[Work instruction]: Tally the lines in the entries below where the string "deeper" occurs. Reply with the total alone.

[Supplied material]:
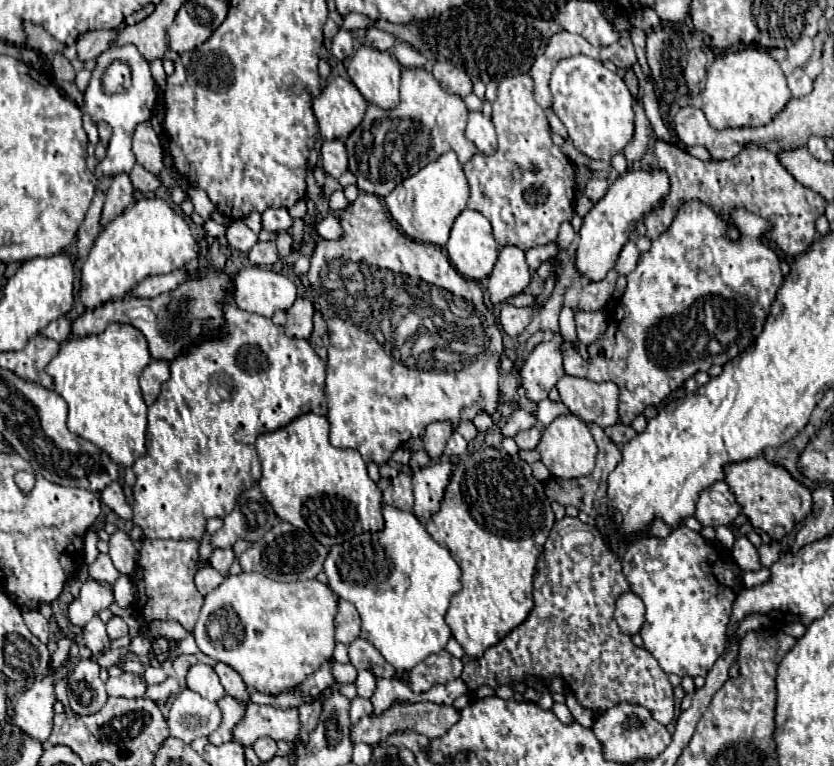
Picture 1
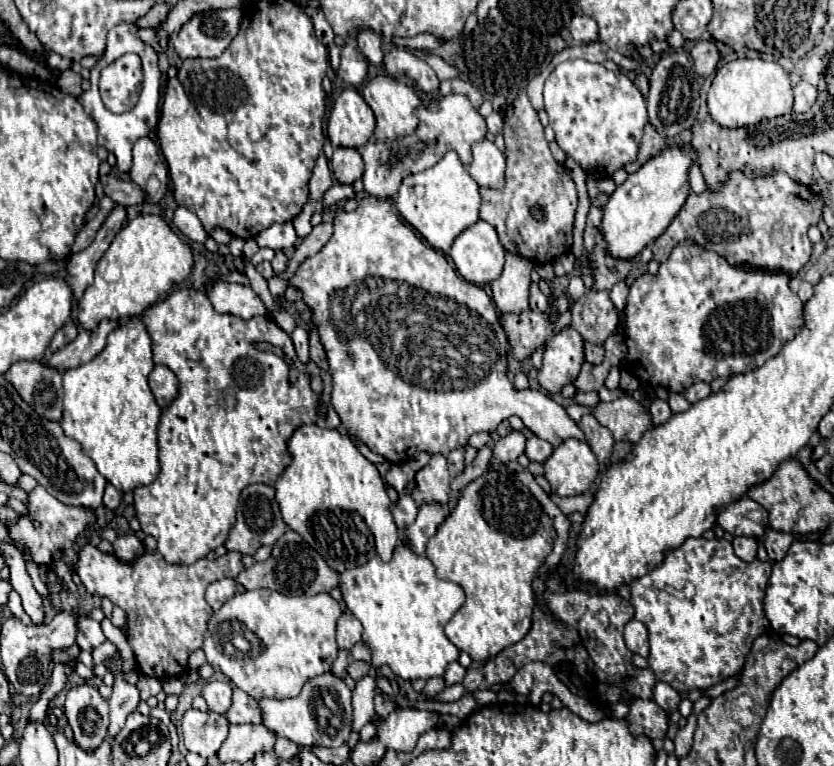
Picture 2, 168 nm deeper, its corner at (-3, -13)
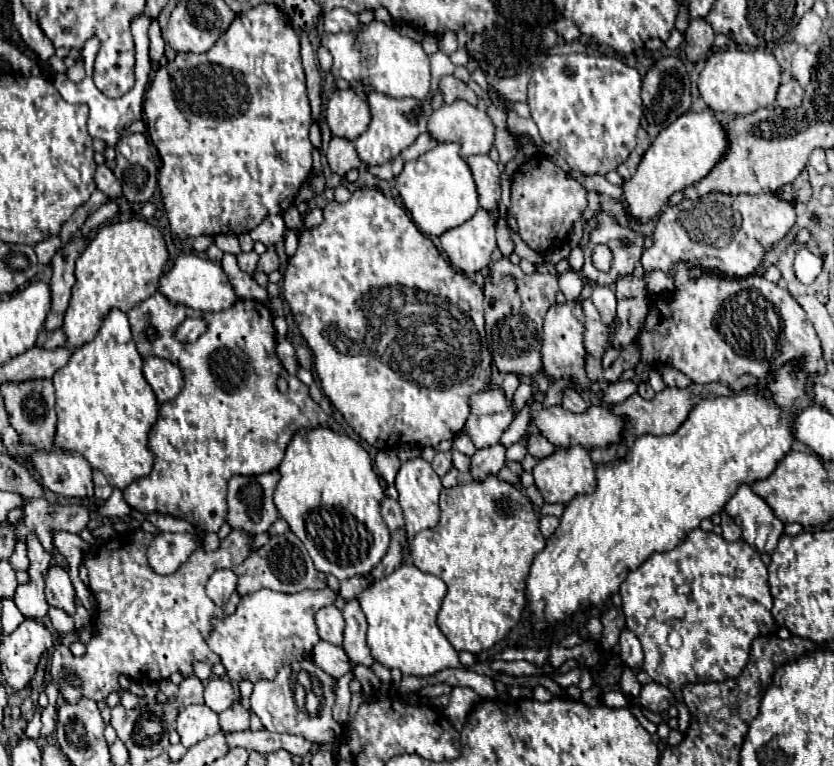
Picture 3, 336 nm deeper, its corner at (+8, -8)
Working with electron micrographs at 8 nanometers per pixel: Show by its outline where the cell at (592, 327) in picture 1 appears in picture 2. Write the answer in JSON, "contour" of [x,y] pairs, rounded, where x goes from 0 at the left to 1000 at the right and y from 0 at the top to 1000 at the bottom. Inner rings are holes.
{"contour":[[[700,448],[700,456],[703,456],[703,471],[705,471],[705,474],[710,474],[710,477],[719,477],[719,474],[724,471],[724,453]]]}

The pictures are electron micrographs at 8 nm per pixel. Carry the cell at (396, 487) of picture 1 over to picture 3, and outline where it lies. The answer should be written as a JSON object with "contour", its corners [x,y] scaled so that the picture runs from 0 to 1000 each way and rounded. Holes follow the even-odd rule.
{"contour":[[[462,650],[459,653],[459,658],[457,658],[457,674],[459,674],[459,679],[462,679],[462,684],[466,687],[469,695],[476,692],[476,689],[481,689],[486,684],[483,666],[481,666],[478,655],[471,653],[471,650]]]}

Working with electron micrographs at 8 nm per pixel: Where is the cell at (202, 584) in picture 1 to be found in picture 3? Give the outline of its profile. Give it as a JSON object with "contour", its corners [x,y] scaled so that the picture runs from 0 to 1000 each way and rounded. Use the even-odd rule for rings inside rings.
{"contour":[[[258,744],[246,762],[246,773],[260,791],[267,791],[275,783],[282,765],[284,765],[284,752],[277,744]]]}

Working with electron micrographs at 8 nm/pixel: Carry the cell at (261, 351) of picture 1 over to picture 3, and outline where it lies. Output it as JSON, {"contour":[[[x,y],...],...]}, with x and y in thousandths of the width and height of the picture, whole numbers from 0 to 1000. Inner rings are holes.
{"contour":[[[186,381],[162,397],[152,413],[167,462],[210,473],[222,493],[219,509],[207,522],[193,527],[191,546],[179,564],[179,587],[186,598],[181,619],[147,640],[150,655],[164,668],[188,668],[231,684],[231,697],[191,692],[176,718],[179,739],[188,749],[205,749],[241,713],[246,695],[263,695],[267,687],[275,624],[332,614],[347,572],[361,559],[390,556],[392,543],[373,520],[371,504],[342,486],[330,454],[327,413],[318,397],[289,392],[270,407],[241,410],[239,405],[227,405],[227,399],[207,397],[193,381]],[[222,415],[248,418],[248,433],[229,449],[210,441],[210,431]],[[179,423],[186,431],[183,441],[174,436]],[[337,491],[344,496],[342,512],[332,504]]]}

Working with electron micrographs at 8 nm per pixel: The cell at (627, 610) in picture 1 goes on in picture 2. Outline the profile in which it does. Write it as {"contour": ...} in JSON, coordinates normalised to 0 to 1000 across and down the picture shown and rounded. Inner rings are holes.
{"contour":[[[758,808],[748,821],[748,834],[751,834],[751,845],[758,852],[765,852],[770,858],[777,855],[777,821],[772,819],[772,813]]]}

[Final answer]: 2